U.S. District Judge Ellen S. Huvelle sentenced Habibion to 13 months in prison for conspiracy to violate the International Emergency Economic Powers Act and to defraud the United States. She also sentenced Motamedian to three years supervised release for obstruction of justice. Both Habibion and Motamedian pleaded guilty to these charges on Feb. 16.
Under the terms of their guilty pleas and related civil settlements with the Commerce Department’s Bureau of Industry and Security and Treasury Department’s Office of Foreign Assets Control, Habibion and his company have agreed to forfeit $1.9 million seized from Online Micro’s bank accounts by Immigration and Customs Enforcement’s Homeland Security Investigations.
In addition, Habibion and Online Micro are denied export privileges for 10 years, although the denial order will be suspended provided that neither Habibion nor Online Micro commit any export violations during the 10-year probationary period and comply with the terms of the criminal plea agreements and sentences. Motamedian separately agreed to a $50,000 monetary penalty to settle a civil charge that he solicited a false statement to federal law enforcement agents.
Habibion and Motamedian were arrested on a criminal complaint in California on April 7, 2011. The defendants and their company were later indicted on April 21, 2011.
The Justice Department said Habibion and Online Micro willfully conspired with a company operating in Dubai and Tehran to procure U.S.-origin computers and export the equipment from the United States to Iran via Dubai without first obtaining licenses or authorizations from OFAC.
In May 2007, Online Micro bought 1,000 computer units from Dell for about $500,000. “Later that year, Dell began receiving service calls concerning Dell computer units from individuals in Iran, and after conducting an internal investigation, suspended Online Micro from placing further orders with Dell,” the Justice Department said.
Starting Nov. 9, 2009, and continuing through December 2010, Habibion and Online Micro conspired with a company operating in Dubai and Tehran to procure U.S.-origin computer-related goods and export those goods to Iran via the UAE. During the conspiracy, Online Micro and Habibion sold to that company and exported from the United States numerous shipments of computer-related goods, worth a total of more than $4,904,962, with knowledge that the majority of those goods were destined for Iran.
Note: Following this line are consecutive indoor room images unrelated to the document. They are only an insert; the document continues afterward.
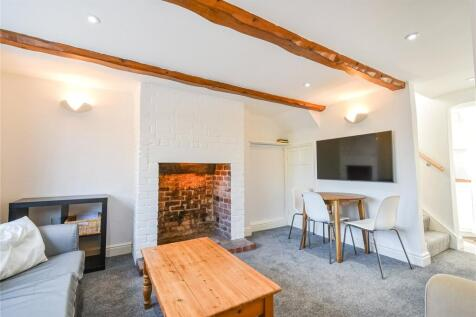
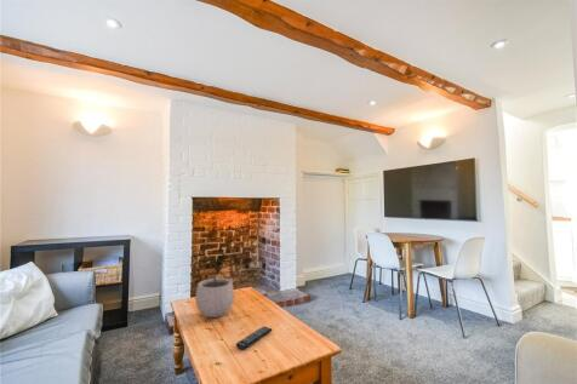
+ remote control [235,326,273,351]
+ plant pot [194,266,235,319]
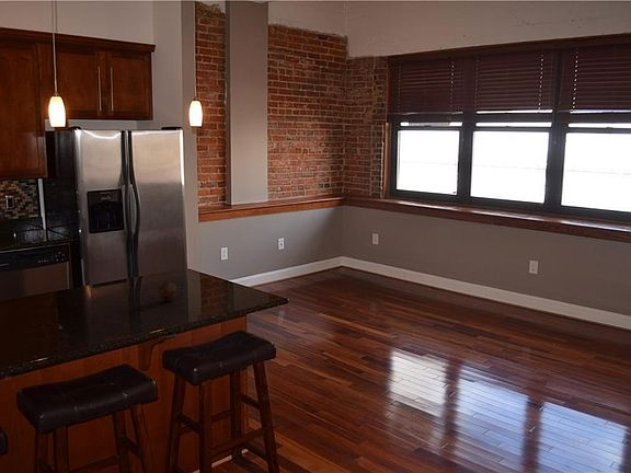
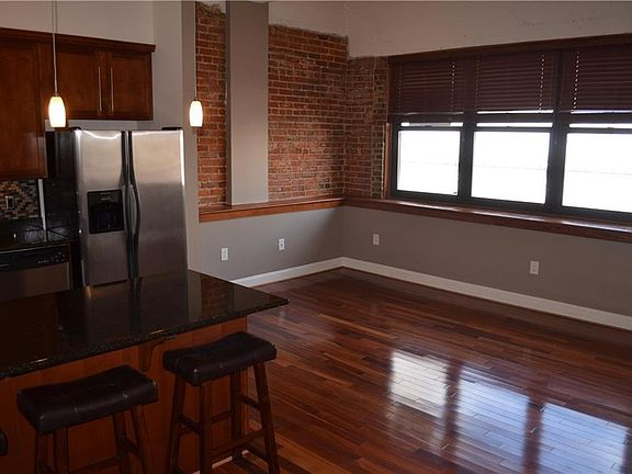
- fruit [158,281,177,302]
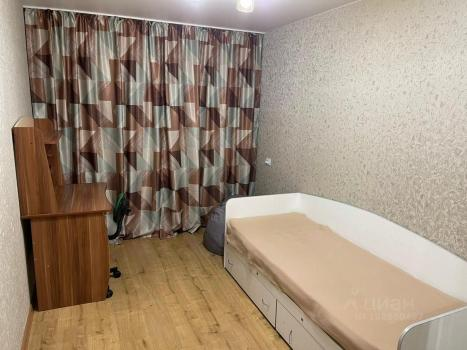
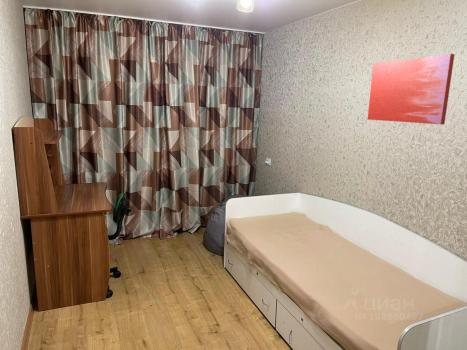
+ wall art [367,53,456,125]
Online Micro also caused shipper's export declarations to be filed with U.S. Customs and Border Protection falsely identifying the ultimate destination of the goods as the UAE, the Justice Department said.
“During the investigation, Habibion and Motamedian told a government cooperator to lie to U.S. law enforcement officials about the transactions. Specifically, the defendants told the cooperator to lie about Iran being the true ultimate destination for the goods and counseled him to tell U.S. law enforcement agents that the computer-related goods remained in Dubai,” the department added.